LA PRAIRIE - S'il prend le pouvoir le 4 septembre, le Parti québécois va exiger des redevances minières plus élevées et mettre sur pied une Banque de développement économique du Québec.
Pauline Marois a fait des annonces à saveur économique, vendredi, sur la Rive-Sud de Montréal.
Elle s'est engagée à imposer une redevance minimale obligatoire de 5 % sur la valeur brute de toute forme de production de minerais ou de diamants.
La position du PQ, inspirée du modèle australien, prévoit également une taxe de 30 % sur les « surprofits » des minières, c'est-à-dire tout profit au-dessus d'un rendement normal sur le capital que le PQ évalue à 8 %.
« Il s'agit d'une ressource naturelle non renouvelable qui nous appartient collectivement et il faut nous assurer que lorsqu'on l'exploite que la population concernée puisse en recevoir une partie », a dit Mme Marois.
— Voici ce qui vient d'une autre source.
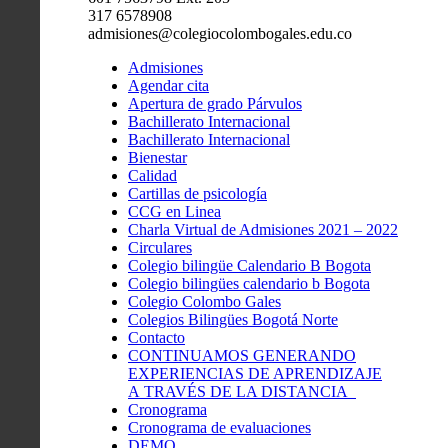
317 6578908
admisiones@colegiocolombogales.edu.co
Admisiones
Agendar cita
Apertura de grado Párvulos
Bachillerato Internacional
Bachillerato Internacional
Bienestar
Calidad
Cartillas de psicología
CCG en Linea
Charla Virtual de Admisiones 2021 – 2022
Circulares
Colegio bilingüe Calendario B Bogota
Colegio bilingües calendario b Bogota
Colegio Colombo Gales
Colegios Bilingües Bogotá Norte
Contacto
CONTINUAMOS GENERANDO
EXPERIENCIAS DE APRENDIZAJE
A TRAVÉS DE LA DISTANCIA
Cronograma
Cronograma de evaluaciones
DEMO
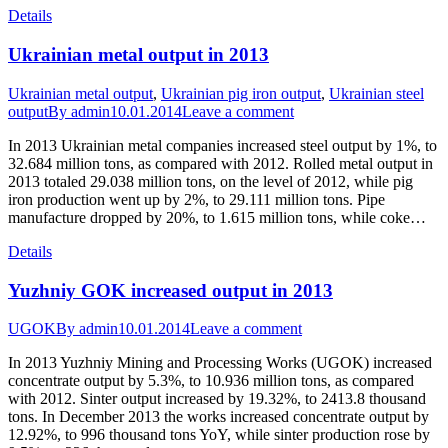
Details
Ukrainian metal output in 2013
Ukrainian metal output
,
Ukrainian pig iron output
,
Ukrainian steel
output
By
admin
10.01.2014
Leave a comment
In 2013 Ukrainian metal companies increased steel output by 1%, to
32.684 million tons, as compared with 2012. Rolled metal output in
2013 totaled 29.038 million tons, on the level of 2012, while pig
iron production went up by 2%, to 29.111 million tons. Pipe
manufacture dropped by 20%, to 1.615 million tons, while coke…
Details
Yuzhniy GOK increased output in 2013
UGOK
By
admin
10.01.2014
Leave a comment
In 2013 Yuzhniy Mining and Processing Works (UGOK) increased
concentrate output by 5.3%, to 10.936 million tons, as compared
with 2012. Sinter output increased by 19.32%, to 2413.8 thousand
tons. In December 2013 the works increased concentrate output by
12.92%, to 996 thousand tons YoY, while sinter production rose by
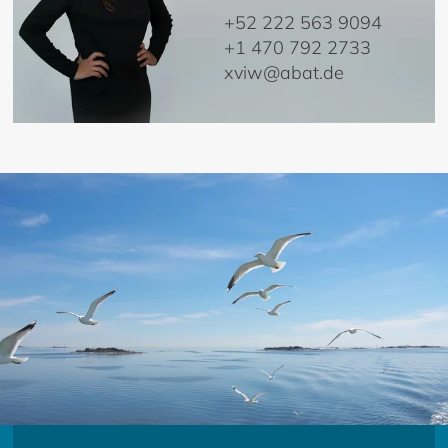
+52 222 563 9094
+1 470 792 2733
xviw@abat.de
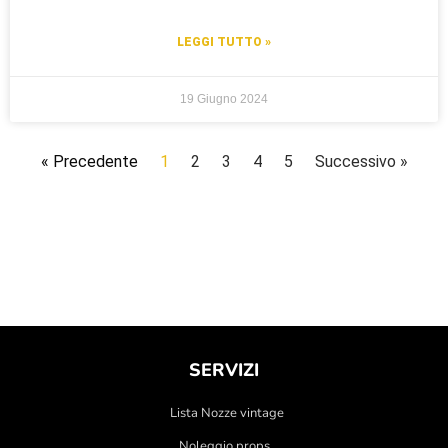
LEGGI TUTTO »
19 Giugno 2024
« Precedente
1
2
3
4
5
Successivo »
SERVIZI
Lista Nozze vintage
Noleggio props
La chef du PQ soutient que le régime proposé permettrait d'engranger des revenus pour l'État supérieurs de 60 % à ceux récoltés avec le régime actuel.
Plus tôt en journée, elle a proposé la création d'une banque québécoise qui engloberait les portefeuilles gérés par Investissement Québec et le ministère du Développement économique, qui totalisent 7,6 milliards de dollars.
La nouvelle structure offrirait du capital de risque et du capital patient, c'est-à-dire des prêts et des garanties de prêts sur une longue période sans attendre de retour rapide sur investissement.